“Deadpool” is going to grab headlines and long be remembered as the movie that proved a hard R superhero movie will lure audiences when done well. I hope that that isn’t the only lesson learned here. Deadpool deftly weaves a tale of a flawed hero and villain within genre-defying violence and equally raunchy humor for a crowd-pleasing package with more of a soul than it has any right to have.
Deadpool has been billed as a different superhero, fond of over the top violence and humor that pushes all boundaries of good taste. No punches are pulled for the genre – this movie earns its R rating gleefully. The jokes are rapid-fire and relentless to the point where it’s easy to miss entire chunks of the movie as they are drowned away in laughter. The majority of the best lines come at the expense of the genre, especially the X-men movies themselves. You don’t need a great familiarity with other superhero movies to get the bulk of the references, but fans of the genre will certainly appreciate them more. Unfortunately, several lines do miss the mark, mostly thanks to being too sophomoric. This is a major problem in the first third of the movie, but luckily, this falls off. The violence is certainly hard and heavy, but I wouldn’t call it gross by any measures. “Kingsman” still has Deadpool beat from that standpoint. Gratuitous for sure, but not overplayed just because the movie can get away with it. The bulk of the violence is of course played for laughs and works well.

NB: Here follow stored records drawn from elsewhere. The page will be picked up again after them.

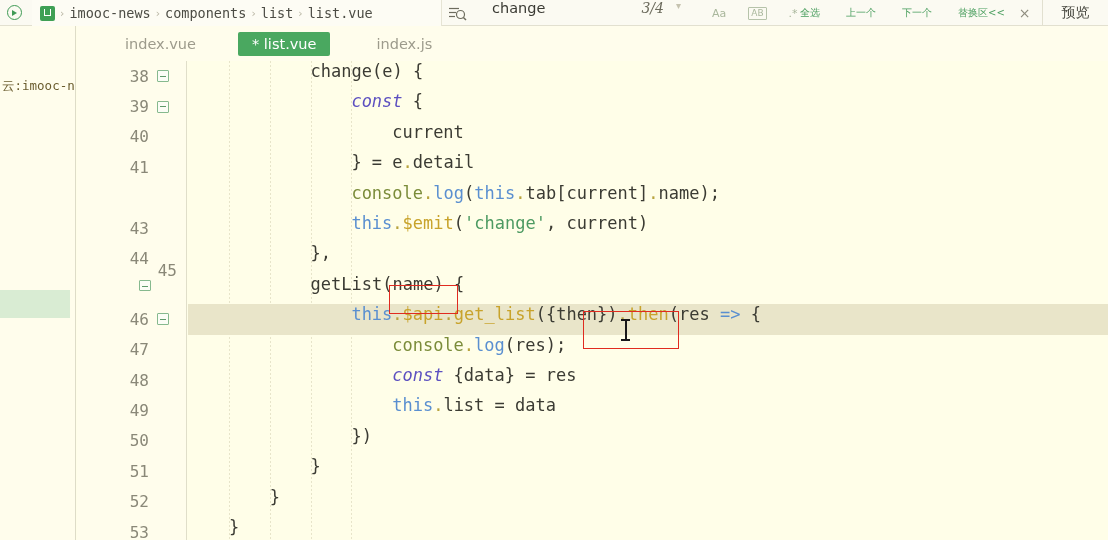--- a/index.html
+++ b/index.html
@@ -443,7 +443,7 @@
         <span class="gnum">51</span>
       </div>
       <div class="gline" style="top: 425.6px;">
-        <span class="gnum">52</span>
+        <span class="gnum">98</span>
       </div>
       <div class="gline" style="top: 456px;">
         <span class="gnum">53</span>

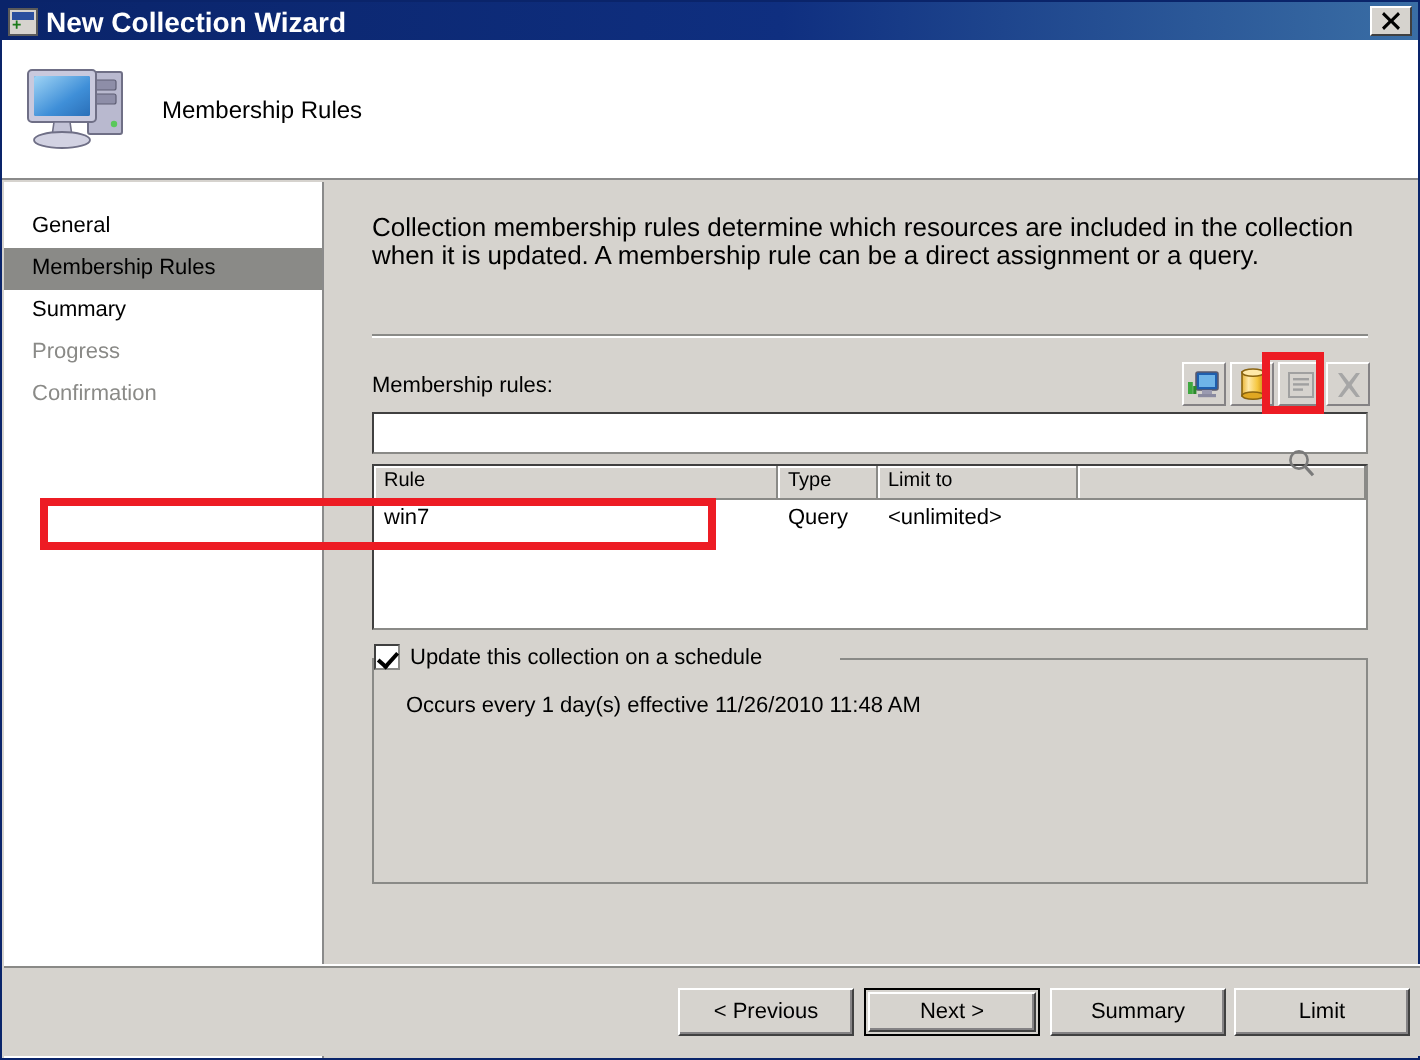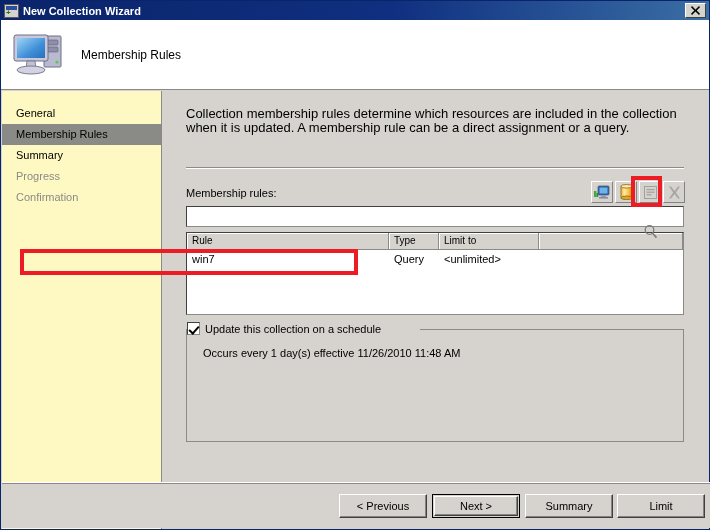--- a/index.html
+++ b/index.html
@@ -44,7 +44,7 @@
     font-size: 8px; line-height: 8px; color: #1a7a1a; font-weight: bold;
   }
   .title-text {
-    color: #ffffff; font-size: 11px; font-weight: bold;
+    color: #ffffff; font-size: 14px; font-weight: bold;
     letter-spacing: 0px; white-space: nowrap;
   }
   .title-close {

While it would be commendable for Deadpool to just nail the major beats and have fun, what pushes it into the upper stratosphere of the genre is how it treats its titular hero. Deadpool is an unstable personification of id, and his journey never lets the audience forget that. Both he and his antagonist Ajax’s motivations are the basest of human emotions and flaws: vanity, pride, wrath, and greed. These thread their way through the action of the story, resulting in something that ultimately is more interesting than your typical superhero fare that you’d see in other origin stories. Deadpool is self-assured, and he stays that way right until the conclusion that was true to the characters built in this world. However, from an action and spectacle standpoint, it was a little underwhelming given that we live in a post-Avengers world. That can be written off to the rather paltry $58 million budget, and I’m sure Deadpool 2 will remedy this.
The story remains fully focused on Deadpool, and the supporting characters help fill out that character. It would have been easy to gloss over the relationship between Wade and Vanessa, but I enjoyed the lengths the movie went to to show the uniqueness of their relationship. Colossus could have easily been mutant filler, but having him as Deadpool’s “angel on the shoulder” was smart and resulted in some great moments. Ajax, as previously mentioned, is a villain with understandable motivations used as an effective parallel to Deadpool. The remainder are there for either comic relief (Weasel, Blind Al) or battle filler (Negasonic Teenage Warhead, Angel Dust), and they accomplish their goals.
Ultimately, Deadpool is better than it has any right to be, and it meets the lofty expectations placed upon it. It could have been nothing more than a laugh-a-minute bloodfest and been perfectly fine. However, it takes a character that shouldn’t be interesting enough to warrant his own story and turn it into a potential franchise. Now, who’s going to play Cable in Deadpool 2?